PROBLEMS TO WORK ON -
1) Decide whether each of these statements agrees with the text about opossums below, answering yes or no and quoting the deciding words of the text: (a) The writer shoots opossums that attack the chickens. (b) The place where the writer relocates opossums has homes nearby. (c) A Game/Wildlife officer said possums often bite and pass on rabies.
2) Summarize the text about opossums below in two sentences.

EXTRACT PROVIDED -
+++++
Possums will also eat eggs. I chased one away from a clutch of guinea eggs that were on the ground in a pile of brush. The guinea woke me up squawking like Armageddon was approaching. She just stood in the yard and made noise while I beat the possum away from the nest! I was also told by a Game/Wildlife officer that possums have very primitive nervous systems and die from rabies before they have a chance to bite and pass it on, so you never hear about rabid possums. Probably explains why they pass out when frightened. Maybe they pass out when cars approach and that's why we see so many dead on the road.
 
MiltonchixI'm trying my darndest to figure out WHY???!!! you would want to catch it? Relocating it is useless. IF it doesn't come back someone else now has YOUR problem.

I am so sorry you are "trying [your] darndest (sic) to figure out why???!!!" It isn't that difficult to "figure."

WHY? First, it is a living creature that has as much right to exist and live as anything else. Second, who am I to have the right to kill it when it isn't bothering my chickens and hasn't shown any tendency to bother my chickens? Third, Opossums serve a very useful function in the natural ecosystem. They eat carrion and opossums voraciously prey on mice. For the third reason, I might be doing someone a favor by giving them natural rodent control without the use of poisons. However, where I relocate, there are no homes & no chickens, so actually, no person has MY problem. There is room on this planet for all the living creatures. If there were chickens where I relocated it, as I indicated: I shoot those that attack my chickens and relocate the ones who do not so I ask you, Miltonchix, IF the place I relocated was near other people (which it is not, but IF), how does someone "now have [my] problem?" BTW, it is impossible for it to come back where I take the occasional opossum.

I do not see relocating a opossum up the road around the mountain as "useless." It lives. Opossums are highly adaptable creatures and where I put them, there is a need for rodent control so I would have to venture to say that such relocation is particularly "useful."
+++++
DATA EXCERPTS -
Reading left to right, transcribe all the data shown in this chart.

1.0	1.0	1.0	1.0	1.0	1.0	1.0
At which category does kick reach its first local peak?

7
+++++
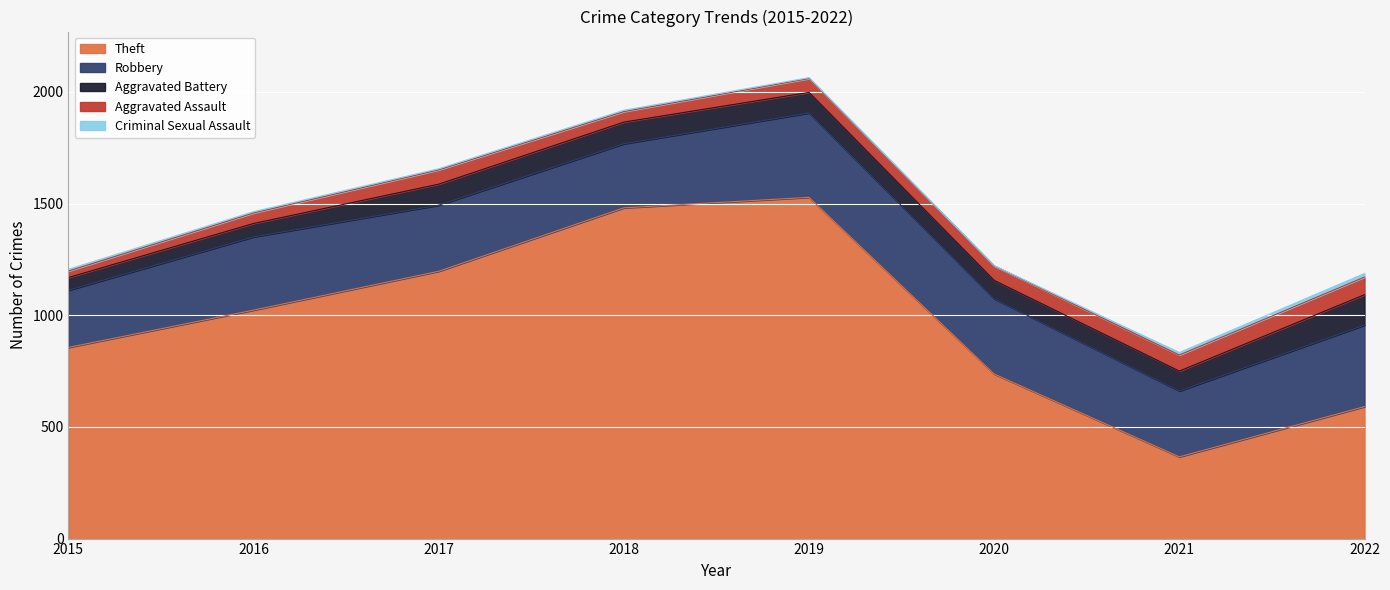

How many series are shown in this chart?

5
+++++
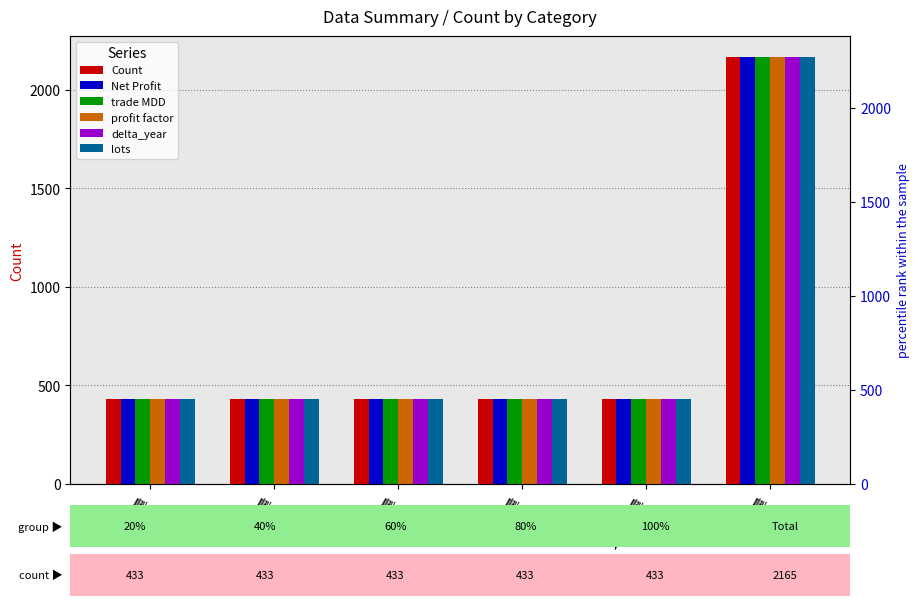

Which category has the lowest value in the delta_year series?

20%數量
+++++
RESPONSES IN ORDER -
1)
(a) Yes: "I shoot those that attack my chickens and relocate the ones who do not"
(b) No: "where I relocate, there are no homes & no chickens"
(c) No: "possums have very primitive nervous systems and die from rabies before they have a chance to bite and pass it on"

2) The writer notes that possums eat eggs, having chased one from a clutch of guinea eggs, and repeats a Game/Wildlife officer's claim that possums die from rabies before they can bite and pass it on. Replying to Miltonchix, the writer defends relocating opossums that leave the chickens alone, citing their right to live and their usefulness in eating carrion and mice, and says the release site has no homes or chickens.